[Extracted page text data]
- - - -

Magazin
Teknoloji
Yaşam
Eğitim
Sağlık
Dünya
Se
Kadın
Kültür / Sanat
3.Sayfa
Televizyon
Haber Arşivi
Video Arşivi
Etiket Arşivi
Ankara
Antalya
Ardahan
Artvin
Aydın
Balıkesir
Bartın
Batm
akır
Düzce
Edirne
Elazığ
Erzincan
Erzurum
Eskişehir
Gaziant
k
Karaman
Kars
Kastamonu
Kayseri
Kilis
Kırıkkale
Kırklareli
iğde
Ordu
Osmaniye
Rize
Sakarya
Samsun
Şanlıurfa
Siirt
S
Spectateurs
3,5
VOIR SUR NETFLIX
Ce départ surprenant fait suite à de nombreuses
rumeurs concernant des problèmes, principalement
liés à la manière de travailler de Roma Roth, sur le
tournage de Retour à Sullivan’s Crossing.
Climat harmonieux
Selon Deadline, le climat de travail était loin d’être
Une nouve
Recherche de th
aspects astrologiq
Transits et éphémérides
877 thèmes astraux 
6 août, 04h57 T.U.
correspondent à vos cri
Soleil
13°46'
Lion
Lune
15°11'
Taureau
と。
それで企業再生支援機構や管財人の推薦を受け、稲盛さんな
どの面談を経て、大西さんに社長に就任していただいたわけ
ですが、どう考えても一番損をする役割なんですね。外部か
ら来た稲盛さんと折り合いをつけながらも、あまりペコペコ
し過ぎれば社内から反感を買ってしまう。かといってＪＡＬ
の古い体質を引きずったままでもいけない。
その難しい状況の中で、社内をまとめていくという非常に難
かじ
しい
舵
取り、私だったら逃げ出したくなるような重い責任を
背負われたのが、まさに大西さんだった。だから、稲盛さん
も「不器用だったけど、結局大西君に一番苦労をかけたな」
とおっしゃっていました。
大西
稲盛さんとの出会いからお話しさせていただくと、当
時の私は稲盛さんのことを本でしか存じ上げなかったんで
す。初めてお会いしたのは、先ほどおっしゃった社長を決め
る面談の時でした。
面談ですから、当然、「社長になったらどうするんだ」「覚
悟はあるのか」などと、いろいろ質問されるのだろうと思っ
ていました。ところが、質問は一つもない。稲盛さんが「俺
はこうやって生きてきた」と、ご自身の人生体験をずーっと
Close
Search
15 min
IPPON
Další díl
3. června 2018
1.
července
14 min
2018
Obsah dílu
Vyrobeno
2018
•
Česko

- - - -

**PROBLEM TO SOLVE:** Work out how many lines of the data above hold the word "Arşivi", and write only the count.

**SOLVED EXERCISE:** 3